(Exercise text)

Otellini was at the Technology Policy Institute’s Aspen Forum
last week. The Forum
is a magnet for other technology firms and assorted hangers
on. This last
category includes administration officials and their
aides. After all,
what better place to go than Aspen in August? Mr. Otellini spoke to the
gathering at dinner on Monday night.

Sure looks like a nice guy!
He
probably caused a few gasps in the audience. He told them the
truth. “Unless
government policies are altered, the next big thing will not be
invented here. Jobs
will not be created here.” This is not the sort of direct
talk bureaucrats are used to hearing, but wait…it got
better.
He told
them the U.S. legal environment is so hostile to business, it
was beginning to lead to a shift in wealth, “much like we’re
seeing today in Europe.” Otellini lamented that it had
not always been this way. Not long ago, he said U.S.
research centers were without peer. No country was more attractive
for start-up capital. Now he says, “That simply is no
longer the case.”
Mr.
Otellini reminded the audience that Microsoft’s Bill Gates
warned Washington in 2005 that the government needed to allow
guest worker visas and fix immigration for engineering students
studying in this country. Nothing was
done. The U.S.
kicks engineers out of the country when their student
visa expires.
They have graduated from our schools, and go back to
China and India to boost their research
institutions.
Ortellini
smacked the Democrats in control of Washington with,
"I think this group
does not understand what it takes to create jobs. And I think
they're flummoxed by their experiment in Keynesian economics
not working. They
are in a ‘Do’ loop right now trying to figure out what the
answer is.”

(End Exercise text)
(Information provided)

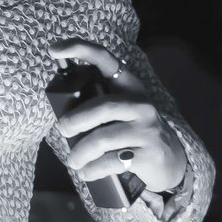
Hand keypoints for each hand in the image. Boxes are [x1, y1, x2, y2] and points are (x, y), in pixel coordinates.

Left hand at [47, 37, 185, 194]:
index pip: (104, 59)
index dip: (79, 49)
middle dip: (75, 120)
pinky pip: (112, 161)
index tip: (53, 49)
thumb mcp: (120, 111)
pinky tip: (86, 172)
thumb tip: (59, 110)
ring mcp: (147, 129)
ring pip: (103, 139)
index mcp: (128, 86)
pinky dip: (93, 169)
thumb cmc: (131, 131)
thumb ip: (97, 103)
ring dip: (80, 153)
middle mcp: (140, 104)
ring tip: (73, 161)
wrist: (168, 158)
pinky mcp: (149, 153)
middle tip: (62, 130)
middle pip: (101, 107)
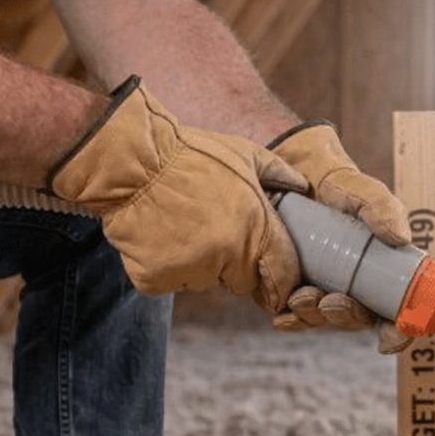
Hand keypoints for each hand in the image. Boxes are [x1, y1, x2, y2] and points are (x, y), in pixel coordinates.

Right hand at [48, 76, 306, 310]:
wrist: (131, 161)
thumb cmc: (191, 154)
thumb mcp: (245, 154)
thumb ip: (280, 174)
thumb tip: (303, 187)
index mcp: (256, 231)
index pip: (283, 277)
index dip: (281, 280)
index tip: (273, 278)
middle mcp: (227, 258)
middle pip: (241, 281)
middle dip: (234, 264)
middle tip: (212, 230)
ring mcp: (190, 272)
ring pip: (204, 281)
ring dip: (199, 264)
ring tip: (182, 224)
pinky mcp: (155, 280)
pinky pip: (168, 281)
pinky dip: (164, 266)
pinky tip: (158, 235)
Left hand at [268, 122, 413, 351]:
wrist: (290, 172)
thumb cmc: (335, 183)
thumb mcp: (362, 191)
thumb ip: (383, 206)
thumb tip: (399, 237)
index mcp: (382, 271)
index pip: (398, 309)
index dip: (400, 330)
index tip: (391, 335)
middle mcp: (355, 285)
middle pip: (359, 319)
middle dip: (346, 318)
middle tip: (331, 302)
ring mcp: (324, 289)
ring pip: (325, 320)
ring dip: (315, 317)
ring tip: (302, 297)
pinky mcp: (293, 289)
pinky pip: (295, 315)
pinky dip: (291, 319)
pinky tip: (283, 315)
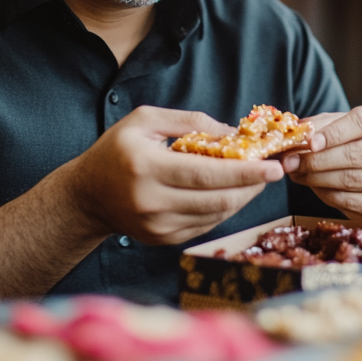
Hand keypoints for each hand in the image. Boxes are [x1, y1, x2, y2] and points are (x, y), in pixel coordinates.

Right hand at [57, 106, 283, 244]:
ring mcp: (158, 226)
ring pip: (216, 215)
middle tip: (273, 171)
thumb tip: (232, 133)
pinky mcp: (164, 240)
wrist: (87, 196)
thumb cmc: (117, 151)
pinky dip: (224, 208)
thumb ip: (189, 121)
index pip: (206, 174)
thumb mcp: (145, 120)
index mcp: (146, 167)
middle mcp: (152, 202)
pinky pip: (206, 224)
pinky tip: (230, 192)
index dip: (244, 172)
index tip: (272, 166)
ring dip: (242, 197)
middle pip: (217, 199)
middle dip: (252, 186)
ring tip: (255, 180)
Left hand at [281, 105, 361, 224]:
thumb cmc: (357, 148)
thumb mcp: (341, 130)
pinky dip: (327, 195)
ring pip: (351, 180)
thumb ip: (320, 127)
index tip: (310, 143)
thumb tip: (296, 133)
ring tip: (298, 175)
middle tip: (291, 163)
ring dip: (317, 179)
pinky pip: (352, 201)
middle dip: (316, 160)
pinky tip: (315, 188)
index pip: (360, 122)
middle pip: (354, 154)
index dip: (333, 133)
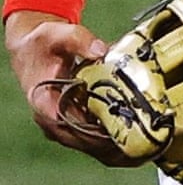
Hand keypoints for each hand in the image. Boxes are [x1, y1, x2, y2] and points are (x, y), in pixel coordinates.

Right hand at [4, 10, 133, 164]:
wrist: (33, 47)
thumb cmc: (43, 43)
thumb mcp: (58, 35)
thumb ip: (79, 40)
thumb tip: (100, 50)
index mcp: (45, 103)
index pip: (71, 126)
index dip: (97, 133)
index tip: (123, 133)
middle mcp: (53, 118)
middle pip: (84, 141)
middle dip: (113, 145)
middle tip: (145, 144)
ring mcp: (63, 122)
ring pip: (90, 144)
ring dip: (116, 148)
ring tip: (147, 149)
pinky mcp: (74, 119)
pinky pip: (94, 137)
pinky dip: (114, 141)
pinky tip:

(End Information provided)

Tasks for this exercise:
1 – Write out the part of the Aspen Forum text starting with "kicks engineers out" and going on through "institutions.", word for word.
2 – Answer these from the Aspen Forum text:
(a) On which night did Otellini speak to the gathering at dinner?
(b) In what year did Bill Gates warn Washington about visas and immigration?
(c) To which two countries do the graduated engineers go back?
Work only from the Aspen Forum text, without outside knowledge.

Per-task outputs:
1 –
kicks engineers out of the country when their student
visa expires.
They have graduated from our schools, and go back to
China and India to boost their research
institutions.

2 –
(a) Monday night
(b) 2005
(c) China and India